MEIER, J., filed a dissenting opinion.
. The current version of the statute appears in the transportation code. See Tex. Transp. Code Ann. § 550.021 (Vernon Supp.2010).
. Coffman also points to Benson v. Vernon, 303 S.W.3d 755, 759 (Tex.App.-Waco 2009, no pet.), to support her suggested interpretation of Pallares. In Benson, the Waco Court of Appeals held that the plaintiff’s allegation of "alteration and fabrication of medical records” was "not a health care liability claim required to be addressed in an expert report.” Id. The court offered no analysis to support its distinction of that claim from the other allegations made regarding the health care that the plaintiff received. Chief Justice Gray, in his concurrence and dissent, specifically disagreed with the majority’s holding that alteration and fabrication of medical records are not health care liability claims.
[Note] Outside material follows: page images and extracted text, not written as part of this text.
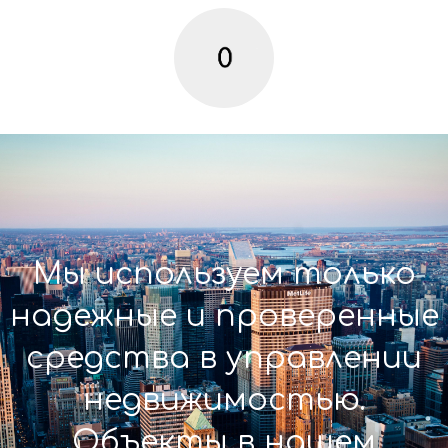
Мы используем только
надежные и проверенные
средства в управлении
недвижимостью.
Объекты в нашем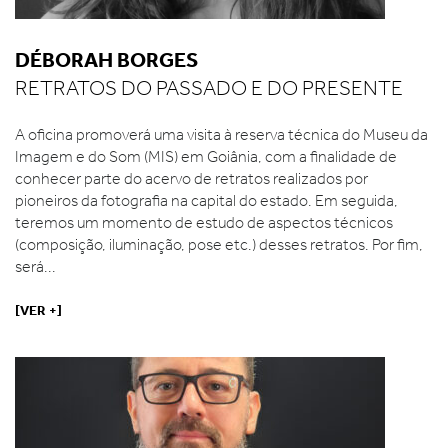
DÉBORAH BORGES
RETRATOS DO PASSADO E DO PRESENTE
A oficina promoverá uma visita à reserva técnica do Museu da
Imagem e do Som (MIS) em Goiânia, com a finalidade de
conhecer parte do acervo de retratos realizados por
pioneiros da fotografia na capital do estado. Em seguida,
teremos um momento de estudo de aspectos técnicos
(composição, iluminação, pose etc.) desses retratos. Por fim,
será...
[VER +]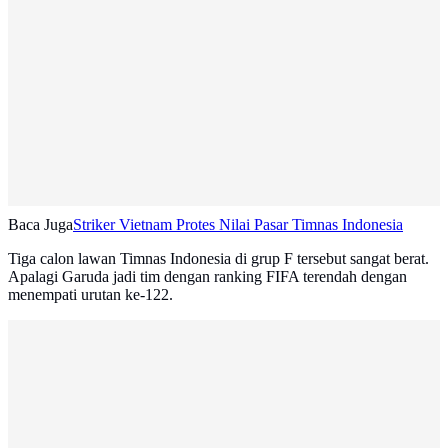
Baca Juga
Striker Vietnam Protes Nilai Pasar Timnas Indonesia
Tiga calon lawan Timnas Indonesia di grup F tersebut sangat berat.
Apalagi Garuda jadi tim dengan ranking FIFA terendah dengan
menempati urutan ke-122.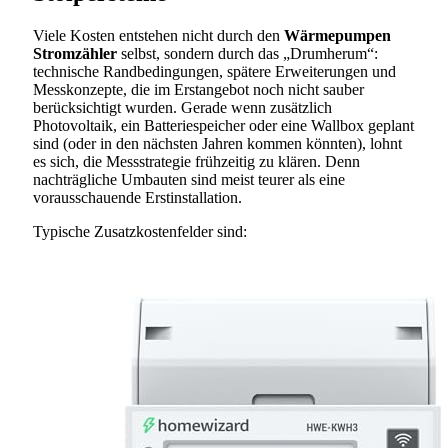
Viele Kosten entstehen nicht durch den
Wärmepumpen
Stromzähler
selbst, sondern durch das „Drumherum“:
technische Randbedingungen, spätere Erweiterungen und
Messkonzepte, die im Erstangebot noch nicht sauber
berücksichtigt wurden. Gerade wenn zusätzlich
Photovoltaik, ein Batteriespeicher oder eine Wallbox geplant
sind (oder in den nächsten Jahren kommen könnten), lohnt
es sich, die Messstrategie frühzeitig zu klären. Denn
nachträgliche Umbauten sind meist teurer als eine
vorausschauende Erstinstallation.
Typische Zusatzkostenfelder sind: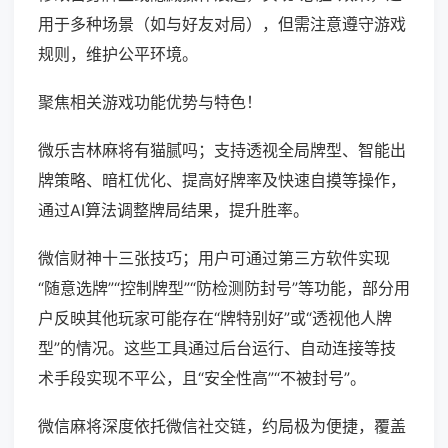
用于多种场景（如与好友对局），但需注意遵守游戏
规则，维护公平环境。
聚焦相关游戏功能优势与特色！
微乐吉林麻将有猫腻吗；支持透视全局牌型、智能出
牌策略、暗杠优化、提高好牌率及快速自摸等操作，
通过AI算法调整牌局结果，提升胜率。
微信财神十三张技巧；用户可通过第三方软件实现
“随意选牌”“控制牌型”“防检测防封号”等功能，部分用
户反映其他玩家可能存在“牌特别好”或“透视他人牌
型”的情况。这些工具通过后台运行、自动连接等技
术手段实现不平公，且“安全性高”“不被封号”。
微信麻将深度依托微信社交链，约局极为便捷，覆盖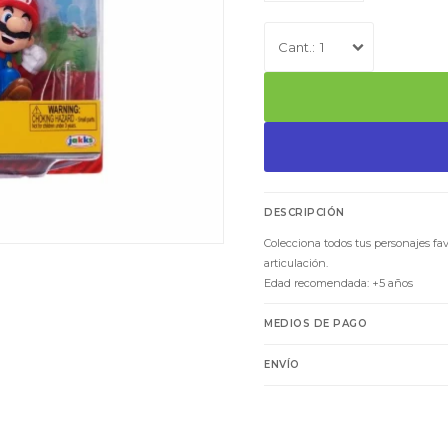
1
DESCRIPCIÓN
Colecciona todos tus personajes fa
articulación.
Edad recomendada: +5 años
MEDIOS DE PAGO
ENVÍO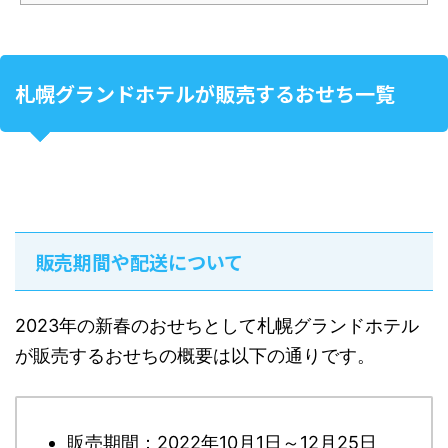
札幌グランドホテルが販売するおせち一覧
販売期間や配送について
2023年の新春のおせちとして札幌グランドホテル
が販売するおせちの概要は以下の通りです。
販売期間：2022年10月1日～12月25日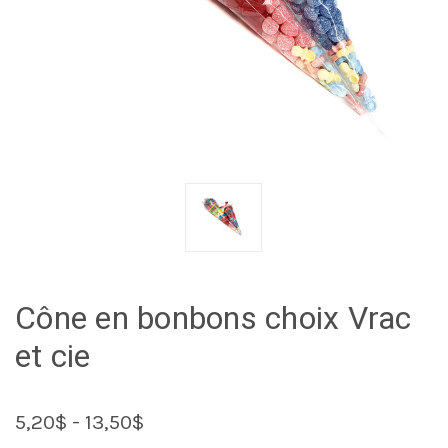
Cône en bonbons choix Vrac
et cie
5,20$ - 13,50$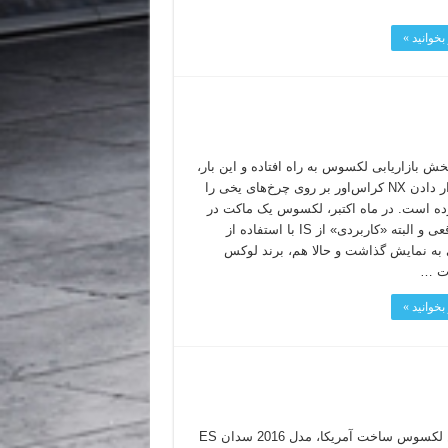
بخوانید »
خش بازاریابی لکسوس به راه افتاده و این بار،
ایده قرار دادن NX کراس‌اور بر روی چرخ‌های یخی را
رده است. در ماه اکتبر، لکسوس یک ماکت در
ابعاد واقعی و البته «کاربردی» از IS با استفاده از
 به نمایش گذاشت و حالا هم، برند لوکس
ت …
بخوانید »
نخستین لکسوس ساخت آمریکا، مدل 2016 سدان ES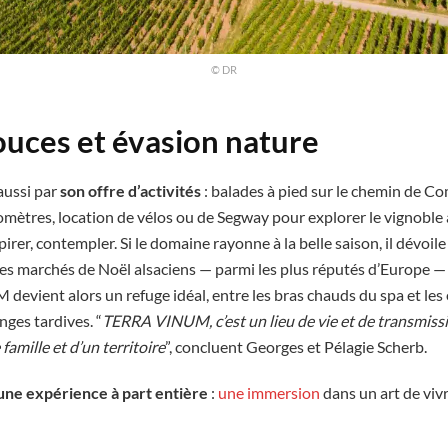
© DR
ouces et évasion nature
ussi par
son offre d’activités
: balades à pied sur le chemin de C
omètres, location de vélos ou de Segway pour explorer le vignobl
spirer, contempler. Si le domaine rayonne à la belle saison, il dévoil
Les marchés de Noël alsaciens — parmi les plus réputés d’Europe —
evient alors un refuge idéal, entre les bras chauds du spa et les 
ges tardives. “
TERRA VINUM, c’est un lieu de vie et de transmissio
 famille et d’un territoire
”, concluent Georges et Pélagie Scherb.
une expérience à part entière
:
une immersion
dans un art de viv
Id. at 767 (Gray, C.J., concurring and dissenting) ("There must be a standard in the medical industry for the extent and nature of what gets entered by the physician or health care provider in the medical records of a patient.”). Further, we are concerned that Benson runs afoul of the supreme court’s holding in Yamada v. Friend, 335 S.W.3d 192, 197-98 (Tex.2010) (holding that claims based on the same facts as health care liability claims cannot be split becáuse "then the TMLA and its procedures and limitations will effectively be negated”). We therefore do not find Benson persuasive on this issue.
. Section 74.35 l(r)(5)(C) requires a physician to testify as to causation. See Tex. Civ. Prac. & Rem.Code Ann. § 74.35l(r)(5)(C). However, the statute allows for a plaintiff to meet the statute’s requirements through serving separate reports by different experts on liability and causation. See id. § 74.35l(i) ("Nothing in this section shall be construed to mean that a single expert must address ... both liability and causation issues for a physician or health care provider.”).
. Professional medical associations like the American Medical Association require their members to uphold ethical codes, which include the pledge to keep medical records confidential. See AMA Council of Ethical & Judicial Affairs, Formal Op. 7.025 (1999) ("Physicians have a responsibility to be aware of the appropriate guidelines in their health care institution, as well as the applicable federal and state laws.”); see also AMA CEJA, Access to Medical Records by Non-Treating Medical Staff 1-2 (1999), available at http://www.ama-assn.org/amal/pub/upload/ mm/369/ceja_6a99.pdf (noting that the American Hospital Association guidelines state that "all individuals who use or receive information from the medical record are responsible, in part, for ensuring the confidentiality of that information”).